Moller believes voice-analysis AI algorithms can be tuned to better understand intonation and inflection. “Using the word ‘Alexa’ in a broader sentence sounds different than an invocation or command. Alexa shouldn’t be waking up because you said that name in passing,” Moller says. With enough training, AI should be able to distinguish which specific tones are directed at the smart speaker.
Tech companies can also train their AI to be able to distinguish when it’s receiving background noise as opposed to being spoken to directly. “Background chatter has a unique auditory ‘signature’ that humans are very good at picking up on and selectively tuning out. There’s no reason we can’t train AI models to do the same,” Moller says.
As a precaution, AI assistants should rate the impact of the decisions they’re making and involve human decision in instances where they want to do something that is potentially sensitive. Manufacturers should bake more safeguards into their technologies to prevent sensitive information from being sent over without the explicit and clear consent of the user.

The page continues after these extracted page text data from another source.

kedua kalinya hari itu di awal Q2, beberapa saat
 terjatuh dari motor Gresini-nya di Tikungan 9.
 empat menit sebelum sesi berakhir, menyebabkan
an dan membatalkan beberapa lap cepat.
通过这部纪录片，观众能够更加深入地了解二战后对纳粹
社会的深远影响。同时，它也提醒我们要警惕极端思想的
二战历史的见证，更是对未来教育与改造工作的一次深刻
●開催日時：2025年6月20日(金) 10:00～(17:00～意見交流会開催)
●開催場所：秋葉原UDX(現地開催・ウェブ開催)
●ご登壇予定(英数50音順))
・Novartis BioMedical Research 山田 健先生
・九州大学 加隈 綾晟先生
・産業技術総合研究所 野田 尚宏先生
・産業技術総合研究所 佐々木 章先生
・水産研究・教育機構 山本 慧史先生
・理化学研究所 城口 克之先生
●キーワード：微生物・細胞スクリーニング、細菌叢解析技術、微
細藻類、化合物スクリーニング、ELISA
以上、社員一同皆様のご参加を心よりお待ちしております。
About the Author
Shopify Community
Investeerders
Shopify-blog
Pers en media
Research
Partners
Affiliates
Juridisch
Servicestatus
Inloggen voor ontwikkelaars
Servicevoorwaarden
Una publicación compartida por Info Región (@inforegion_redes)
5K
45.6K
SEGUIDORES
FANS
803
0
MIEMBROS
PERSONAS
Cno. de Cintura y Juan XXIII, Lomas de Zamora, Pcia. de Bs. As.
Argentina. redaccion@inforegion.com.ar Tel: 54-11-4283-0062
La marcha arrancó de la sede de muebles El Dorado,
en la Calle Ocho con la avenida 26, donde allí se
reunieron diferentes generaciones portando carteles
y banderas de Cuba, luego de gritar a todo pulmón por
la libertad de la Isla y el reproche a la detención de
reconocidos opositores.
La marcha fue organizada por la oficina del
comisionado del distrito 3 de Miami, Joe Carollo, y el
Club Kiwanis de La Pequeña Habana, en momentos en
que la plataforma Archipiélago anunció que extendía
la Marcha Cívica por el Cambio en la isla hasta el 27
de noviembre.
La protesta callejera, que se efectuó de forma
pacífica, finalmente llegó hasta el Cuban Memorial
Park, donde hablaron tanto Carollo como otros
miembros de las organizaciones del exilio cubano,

“Although Amazon did report that Alexa attempted to confirm the action it interpreted, some actions need to be more carefully managed and held to a higher standard of confirmation of the user’s intention,” says Sagi Eliyahi, CEO of Tonkean. “Humans have the same speech recognition issues, occasionally mishearing requests. Unlike Alexa, though, a human is more likely to confirm absolutely that they understand an unclear request and, more importantly, gauge the likelihood of a request compared to past requests.”
In the Meantime…
While tech companies finetune their AI applications to reduce mistakes, users will have to make the ultimate decision on how much they want to be exposed to the potential errors that their AI-powered devices might make.
“These stories show a conflict with the amount of data that people are willing to share against the promise of new AI technologies,” says Doug Rose, data science expert and the writer of several books on AI and software. “You might tease Siri for being slow. But the best way for her to achieve greater intelligence is by invading our private conversations. So a key question over the next decade or so is how much will we allow these AI agents to peek into our behavior?”
“Which family would place a human assistant in the living room and let that person listen to any kind of conversation all of the time?” says Kaufmann, the neuroscientist from Starmind. “We should at least apply the same standards to so called ‘AI’ devices (if not higher) that we also apply to human intelligent beings when it comes to privacy, secrecy or reliability.”